More than half of its clients were experiencing or at risk of family violence, and a similar percentage were living with a disability.
Morales says that the sector's contribution to legal work should be thought of similarly to the role bulk-billing GPs play in the healthcare system. Michelle Reynolds, Inner Melbourne CLCs policy and advocacy lead, agrees.
And in the same way as Covid exposed flaws in the health system, it is starting to impact on the legal sector, too. The current wave of rate, energy and rent prices hikes are also a contributor.
"As we see more people struggling to make ends meet, more people struggling to pay rent, those pressures put more pressure on us and our services," Reynolds says.
"You can't overload [our lawyers] to the point where they might miss stuff.
This is why they have stopped taking new clients, Reynolds says. Her frustration is that if they were funded to do more, they could reduce the pressure on the entire ecosystem of services their clients typically rely on, including hospitals, schools and housing providers.
"We make sure that we finish with a client [after] we've started. That's why it's better to have a client freeze so that we can see things through.
"[But] our work actually takes pressure off systems that are already under pressure."
The courts are one such system.
The sixth floor of Melbourne's magistrates court building is given over to family violence cases, and on Mondays, Tuesdays and Fridays, Indya McMahon, a senior lawyer at Inner Melbourne CLC, is on duty.
She will work through a client list of between 50 and 80 people, with the assistance of two other duty lawyers, on their matters before the courts that day.

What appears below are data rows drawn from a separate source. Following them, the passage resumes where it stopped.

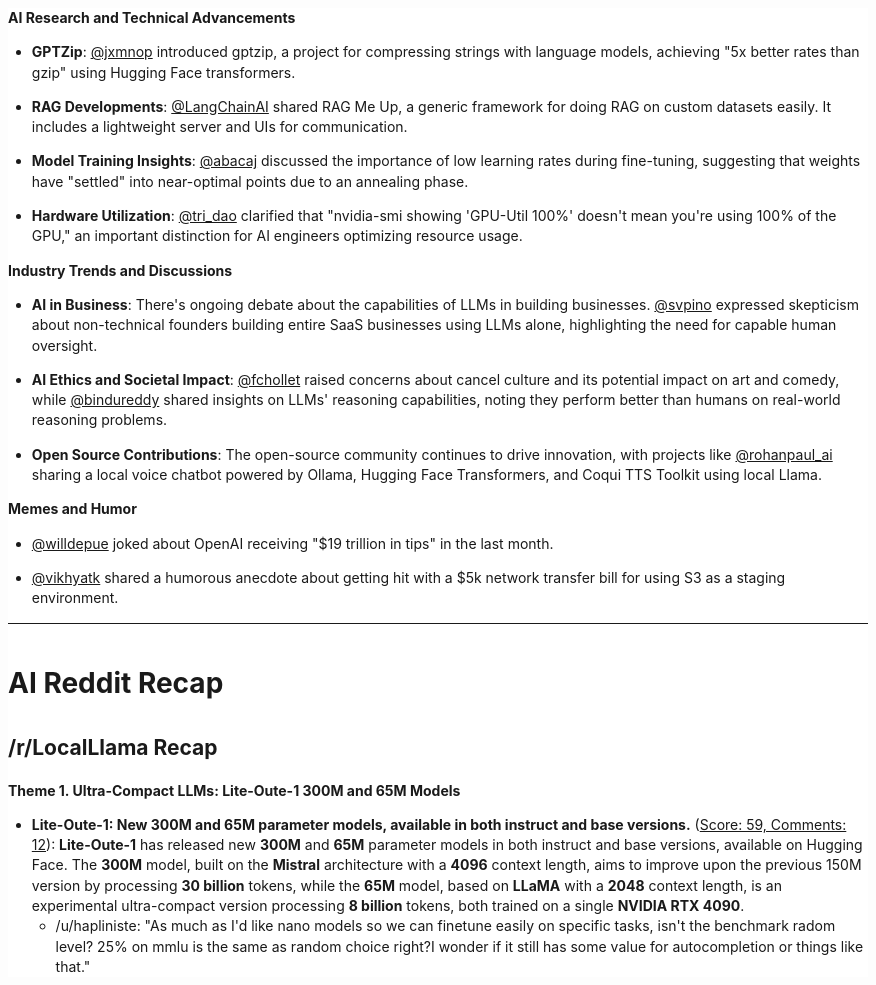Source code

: **AI Research and Technical Advancements**

- **GPTZip**: [@jxmnop](https://twitter.com/jxmnop/status/1817660589797486860) introduced gptzip, a project for compressing strings with language models, achieving "5x better rates than gzip" using Hugging Face transformers.

- **RAG Developments**: [@LangChainAI](https://twitter.com/LangChainAI/status/1817623555946709323) shared RAG Me Up, a generic framework for doing RAG on custom datasets easily. It includes a lightweight server and UIs for communication.

- **Model Training Insights**: [@abacaj](https://twitter.com/abacaj/status/1817694944774987951) discussed the importance of low learning rates during fine-tuning, suggesting that weights have "settled" into near-optimal points due to an annealing phase.

- **Hardware Utilization**: [@tri_dao](https://twitter.com/tri_dao/status/1817711223879971179) clarified that "nvidia-smi showing \'GPU-Util 100%\' doesn\'t mean you\'re using 100% of the GPU," an important distinction for AI engineers optimizing resource usage.

**Industry Trends and Discussions**

- **AI in Business**: There\'s ongoing debate about the capabilities of LLMs in building businesses. [@svpino](https://twitter.com/svpino/status/1817546892395393325) expressed skepticism about non-technical founders building entire SaaS businesses using LLMs alone, highlighting the need for capable human oversight.

- **AI Ethics and Societal Impact**: [@fchollet](https://twitter.com/fchollet/status/1817651235341861256) raised concerns about cancel culture and its potential impact on art and comedy, while [@bindureddy](https://twitter.com/bindureddy/status/1817635971388862531) shared insights on LLMs\' reasoning capabilities, noting they perform better than humans on real-world reasoning problems.

- **Open Source Contributions**: The open-source community continues to drive innovation, with projects like [@rohanpaul_ai](https://twitter.com/rohanpaul_ai/status/1817706514792013895) sharing a local voice chatbot powered by Ollama, Hugging Face Transformers, and Coqui TTS Toolkit using local Llama.

**Memes and Humor**

- [@willdepue](https://twitter.com/willdepue/status/1817640842598727697) joked about OpenAI receiving "$19 trillion in tips" in the last month.

- [@vikhyatk](https://twitter.com/vikhyatk/status/1817618257266040983) shared a humorous anecdote about getting hit with a $5k network transfer bill for using S3 as a staging environment.

---

# AI Reddit Recap

## /r/LocalLlama Recap

**Theme 1. Ultra-Compact LLMs: Lite-Oute-1 300M and 65M Models**

- **Lite-Oute-1: New 300M and 65M parameter models, available in both instruct and base versions.** ([Score: 59, Comments: 12](https://reddit.com//r/LocalLLaMA/comments/1ee5lzo/liteoute1_new_300m_and_65m_parameter_models/)): **Lite-Oute-1** has released new **300M** and **65M** parameter models in both instruct and base versions, available on Hugging Face. The **300M** model, built on the **Mistral** architecture with a **4096** context length, aims to improve upon the previous 150M version by processing **30 billion** tokens, while the **65M** model, based on **LLaMA** with a **2048** context length, is an experimental ultra-compact version processing **8 billion** tokens, both trained on a single **NVIDIA RTX 4090**.
    - /u/hapliniste: "As much as I'd like nano models so we can finetune easily on specific tasks, isn't the benchmark radom level? 25% on mmlu is the same as random choice right?I wonder if it still has some value for autocompletion or things like that."
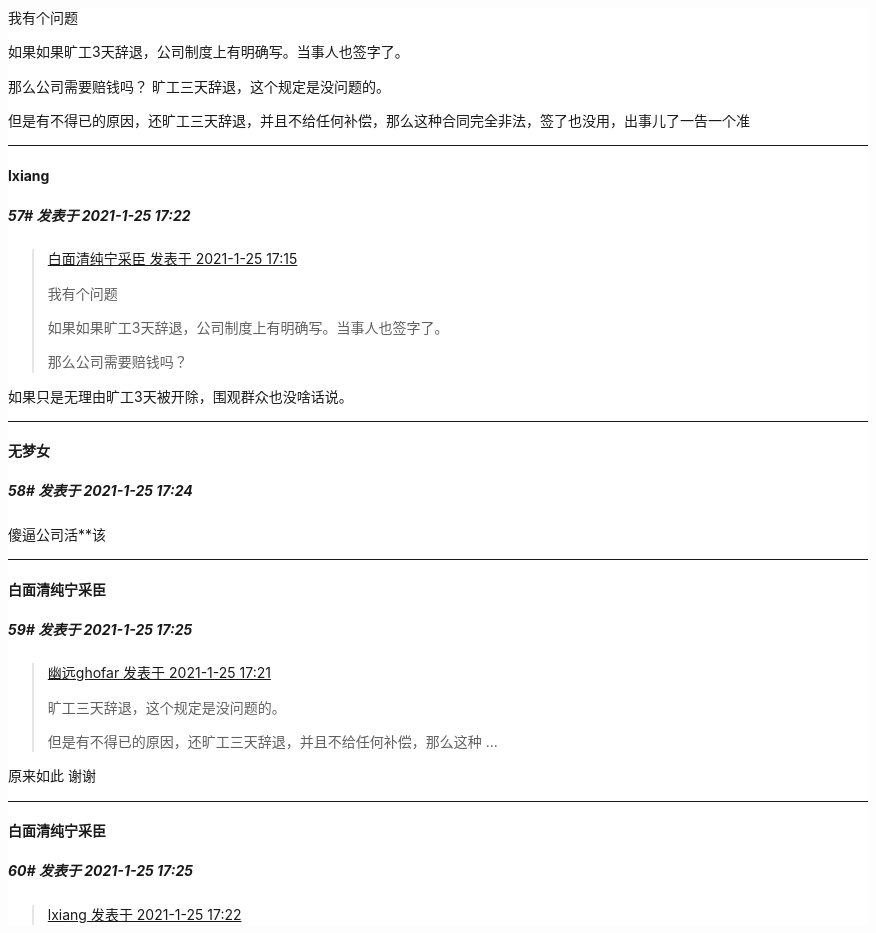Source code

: 我有个问题

如果如果旷工3天辞退，公司制度上有明确写。当事人也签字了。

那么公司需要赔钱吗？</blockquote>
旷工三天辞退，这个规定是没问题的。


但是有不得已的原因，还旷工三天辞退，并且不给任何补偿，那么这种合同完全非法，签了也没用，出事儿了一告一个准


-----

####  lxiang  
##### 57#       发表于 2021-1-25 17:22


<blockquote><a href="httphttps://bbs.saraba1st.com/2b/forum.php?mod=redirect&amp;goto=findpost&amp;pid=50141914&amp;ptid=1984596" target="_blank">白面清纯宁采臣 发表于 2021-1-25 17:15</a>

我有个问题

如果如果旷工3天辞退，公司制度上有明确写。当事人也签字了。

那么公司需要赔钱吗？</blockquote>
如果只是无理由旷工3天被开除，围观群众也没啥话说。


-----

####  无梦女  
##### 58#       发表于 2021-1-25 17:24


傻逼公司活**该


-----

####  白面清纯宁采臣  
##### 59#       发表于 2021-1-25 17:25


<blockquote><a href="httphttps://bbs.saraba1st.com/2b/forum.php?mod=redirect&amp;goto=findpost&amp;pid=50141975&amp;ptid=1984596" target="_blank">幽远ghofar 发表于 2021-1-25 17:21</a>

旷工三天辞退，这个规定是没问题的。


但是有不得已的原因，还旷工三天辞退，并且不给任何补偿，那么这种 ...</blockquote>
原来如此 谢谢


-----

####  白面清纯宁采臣  
##### 60#       发表于 2021-1-25 17:25


<blockquote><a href="httphttps://bbs.saraba1st.com/2b/forum.php?mod=redirect&amp;goto=findpost&amp;pid=50141990&amp;ptid=1984596" target="_blank">lxiang 发表于 2021-1-25 17:22</a>
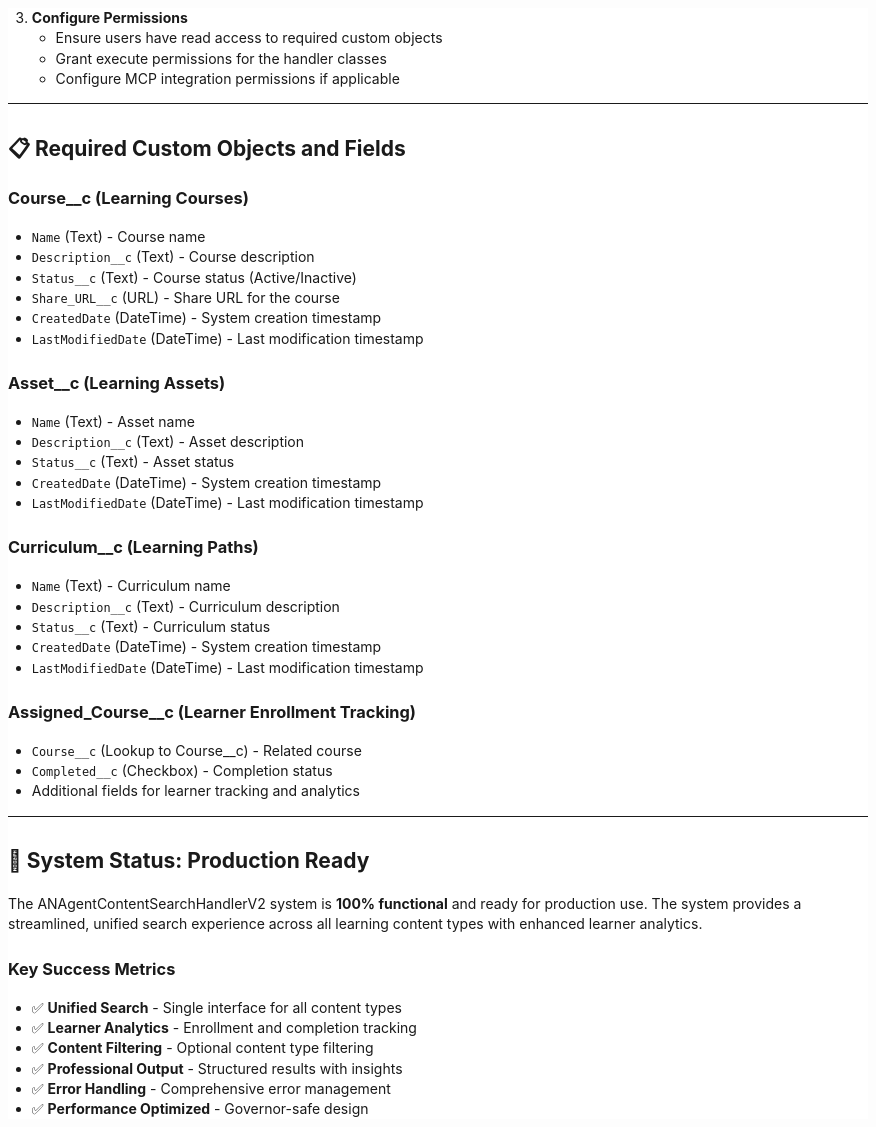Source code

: 3. **Configure Permissions**
   - Ensure users have read access to required custom objects
   - Grant execute permissions for the handler classes
   - Configure MCP integration permissions if applicable

---

## 📋 **Required Custom Objects and Fields**

### **Course__c (Learning Courses)**
- `Name` (Text) - Course name
- `Description__c` (Text) - Course description
- `Status__c` (Text) - Course status (Active/Inactive)
- `Share_URL__c` (URL) - Share URL for the course
- `CreatedDate` (DateTime) - System creation timestamp
- `LastModifiedDate` (DateTime) - Last modification timestamp

### **Asset__c (Learning Assets)**
- `Name` (Text) - Asset name
- `Description__c` (Text) - Asset description
- `Status__c` (Text) - Asset status
- `CreatedDate` (DateTime) - System creation timestamp
- `LastModifiedDate` (DateTime) - Last modification timestamp

### **Curriculum__c (Learning Paths)**
- `Name` (Text) - Curriculum name
- `Description__c` (Text) - Curriculum description
- `Status__c` (Text) - Curriculum status
- `CreatedDate` (DateTime) - System creation timestamp
- `LastModifiedDate` (DateTime) - Last modification timestamp

### **Assigned_Course__c (Learner Enrollment Tracking)**
- `Course__c` (Lookup to Course__c) - Related course
- `Completed__c` (Checkbox) - Completion status
- Additional fields for learner tracking and analytics

---

## 🎯 **System Status: Production Ready**

The ANAgentContentSearchHandlerV2 system is **100% functional** and ready for production use. The system provides a streamlined, unified search experience across all learning content types with enhanced learner analytics.

### **Key Success Metrics**
- ✅ **Unified Search** - Single interface for all content types
- ✅ **Learner Analytics** - Enrollment and completion tracking
- ✅ **Content Filtering** - Optional content type filtering
- ✅ **Professional Output** - Structured results with insights
- ✅ **Error Handling** - Comprehensive error management
- ✅ **Performance Optimized** - Governor-safe design
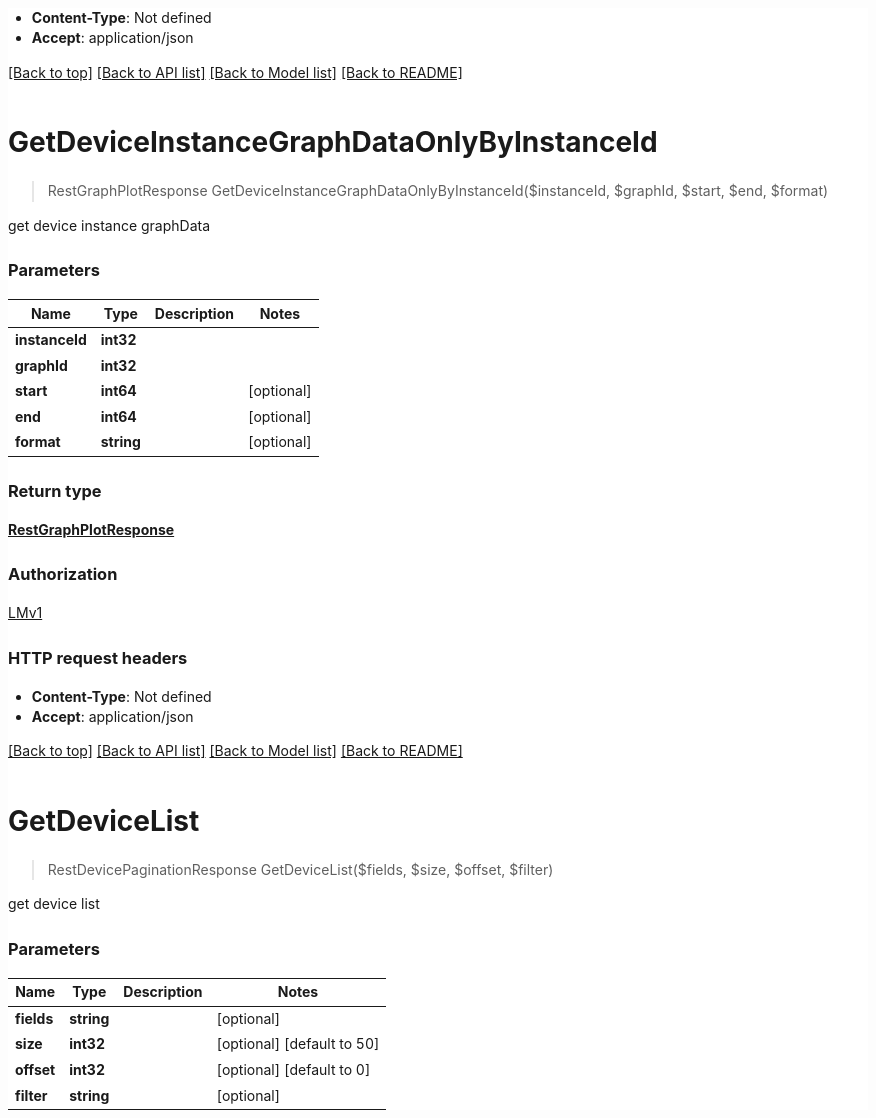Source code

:  - **Content-Type**: Not defined
 - **Accept**: application/json

[[Back to top]](#) [[Back to API list]](../README.md#documentation-for-api-endpoints) [[Back to Model list]](../README.md#documentation-for-models) [[Back to README]](../README.md)

# **GetDeviceInstanceGraphDataOnlyByInstanceId**
> RestGraphPlotResponse GetDeviceInstanceGraphDataOnlyByInstanceId($instanceId, $graphId, $start, $end, $format)

get device instance graphData




### Parameters

Name | Type | Description  | Notes
------------- | ------------- | ------------- | -------------
 **instanceId** | **int32**|  | 
 **graphId** | **int32**|  | 
 **start** | **int64**|  | [optional] 
 **end** | **int64**|  | [optional] 
 **format** | **string**|  | [optional] 

### Return type

[**RestGraphPlotResponse**](RestGraphPlotResponse.md)

### Authorization

[LMv1](../README.md#LMv1)

### HTTP request headers

 - **Content-Type**: Not defined
 - **Accept**: application/json

[[Back to top]](#) [[Back to API list]](../README.md#documentation-for-api-endpoints) [[Back to Model list]](../README.md#documentation-for-models) [[Back to README]](../README.md)

# **GetDeviceList**
> RestDevicePaginationResponse GetDeviceList($fields, $size, $offset, $filter)

get device list




### Parameters

Name | Type | Description  | Notes
------------- | ------------- | ------------- | -------------
 **fields** | **string**|  | [optional] 
 **size** | **int32**|  | [optional] [default to 50]
 **offset** | **int32**|  | [optional] [default to 0]
 **filter** | **string**|  | [optional] 

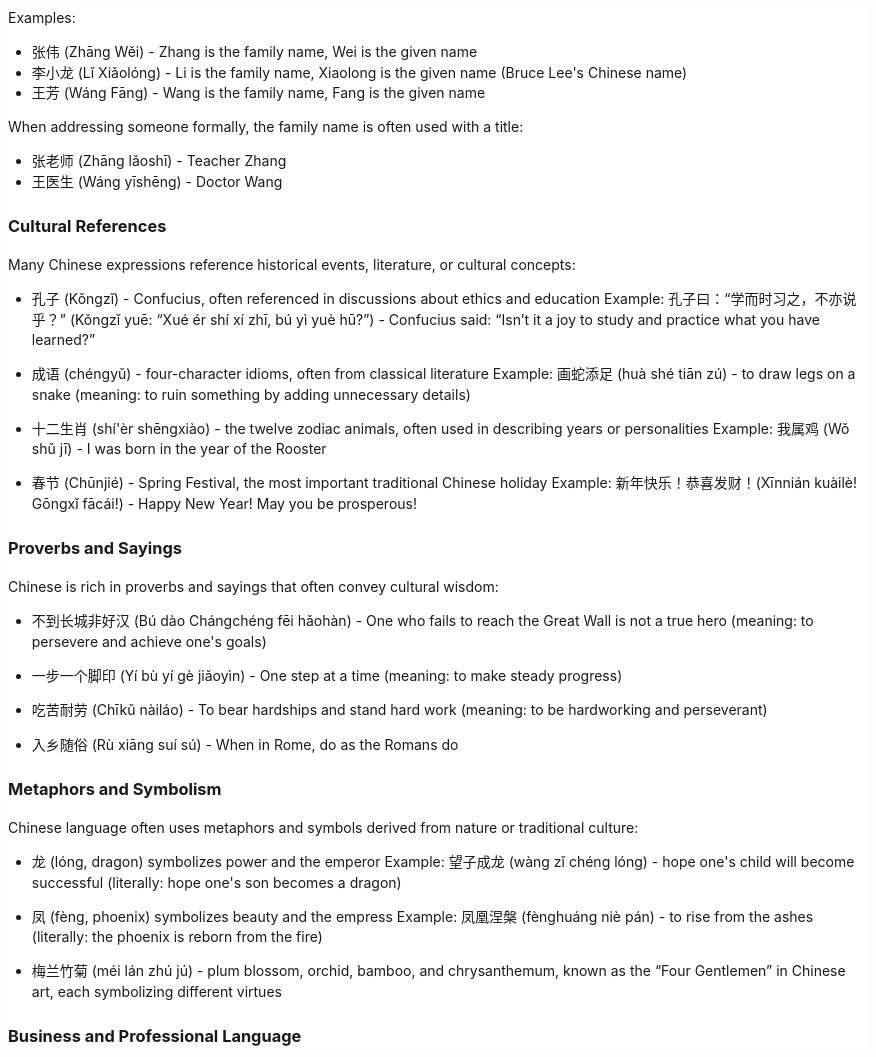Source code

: Examples: 
- 张伟 (Zhāng Wěi) - Zhang is the family name, Wei is the given name
- 李小龙 (Lǐ Xiǎolóng) - Li is the family name, Xiaolong is the given name (Bruce Lee's Chinese name)
- 王芳 (Wáng Fāng) - Wang is the family name, Fang is the given name

When addressing someone formally, the family name is often used with a title:
- 张老师 (Zhāng lǎoshī) - Teacher Zhang
- 王医生 (Wáng yīshēng) - Doctor Wang

### Cultural References

Many Chinese expressions reference historical events, literature, or cultural concepts:

- 孔子 (Kǒngzǐ) - Confucius, often referenced in discussions about ethics and education
  Example: 孔子曰：“学而时习之，不亦说乎？” (Kǒngzǐ yuē: “Xué ér shí xí zhī, bú yì yuè hū?”) - Confucius said: “Isn’t it a joy to study and practice what you have learned?”

- 成语 (chéngyǔ) - four-character idioms, often from classical literature
  Example: 画蛇添足 (huà shé tiān zú) - to draw legs on a snake (meaning: to ruin something by adding unnecessary details)

- 十二生肖 (shí'èr shēngxiào) - the twelve zodiac animals, often used in describing years or personalities
  Example: 我属鸡 (Wǒ shǔ jī) - I was born in the year of the Rooster

- 春节 (Chūnjié) - Spring Festival, the most important traditional Chinese holiday
  Example: 新年快乐！恭喜发财！(Xīnnián kuàilè! Gōngxǐ fācái!) - Happy New Year! May you be prosperous!

### Proverbs and Sayings

Chinese is rich in proverbs and sayings that often convey cultural wisdom:

- 不到长城非好汉 (Bú dào Chángchéng fēi hǎohàn) - One who fails to reach the Great Wall is not a true hero (meaning: to persevere and achieve one's goals)

- 一步一个脚印 (Yí bù yí gè jiǎoyìn) - One step at a time (meaning: to make steady progress)

- 吃苦耐劳 (Chīkǔ nàiláo) - To bear hardships and stand hard work (meaning: to be hardworking and perseverant)

- 入乡随俗 (Rù xiāng suí sú) - When in Rome, do as the Romans do

### Metaphors and Symbolism

Chinese language often uses metaphors and symbols derived from nature or traditional culture:

- 龙 (lóng, dragon) symbolizes power and the emperor
  Example: 望子成龙 (wàng zǐ chéng lóng) - hope one's child will become successful (literally: hope one's son becomes a dragon)

- 凤 (fèng, phoenix) symbolizes beauty and the empress
  Example: 凤凰涅槃 (fènghuáng niè pán) - to rise from the ashes (literally: the phoenix is reborn from the fire)

- 梅兰竹菊 (méi lán zhú jú) - plum blossom, orchid, bamboo, and chrysanthemum, known as the “Four Gentlemen” in Chinese art, each symbolizing different virtues

### Business and Professional Language
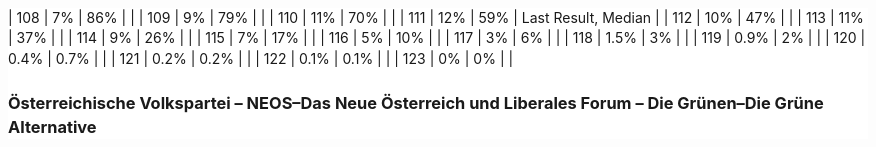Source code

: | 108 | 7% | 86% |  |
| 109 | 9% | 79% |  |
| 110 | 11% | 70% |  |
| 111 | 12% | 59% | Last Result, Median |
| 112 | 10% | 47% |  |
| 113 | 11% | 37% |  |
| 114 | 9% | 26% |  |
| 115 | 7% | 17% |  |
| 116 | 5% | 10% |  |
| 117 | 3% | 6% |  |
| 118 | 1.5% | 3% |  |
| 119 | 0.9% | 2% |  |
| 120 | 0.4% | 0.7% |  |
| 121 | 0.2% | 0.2% |  |
| 122 | 0.1% | 0.1% |  |
| 123 | 0% | 0% |  |

### Österreichische Volkspartei – NEOS–Das Neue Österreich und Liberales Forum – Die Grünen–Die Grüne Alternative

Their names are shouted out over a loudspeaker, not unlike, as one person in the building says, they're waiting at Centrelink.
Not all of these people will need to be in court, and some will fail to show, but most days McMahon says she helps between seven and 10 people with a range of issues, including asking the court to vary police orders, or seeking tougher conditions.
She has done so many cases that occasionally, she says, she can "smell the risk" a woman is in, and take an extra effort to connect her with services that may make her safer.
One of the women McMahon has recently assisted, who cannot be named for legal reasons, says she would have had to abandon her case if the CLC had not come to her aid.
The woman, who identifies as Aboriginal and is a victim of family violence, is seeking custody of a child.
"I needed a lawyer," she says.
"I'm a single mum, I can't find the money even though I'm working to fork out for a private lawyer.
"Without Indya, someone in my position, I honestly don't know what I would do."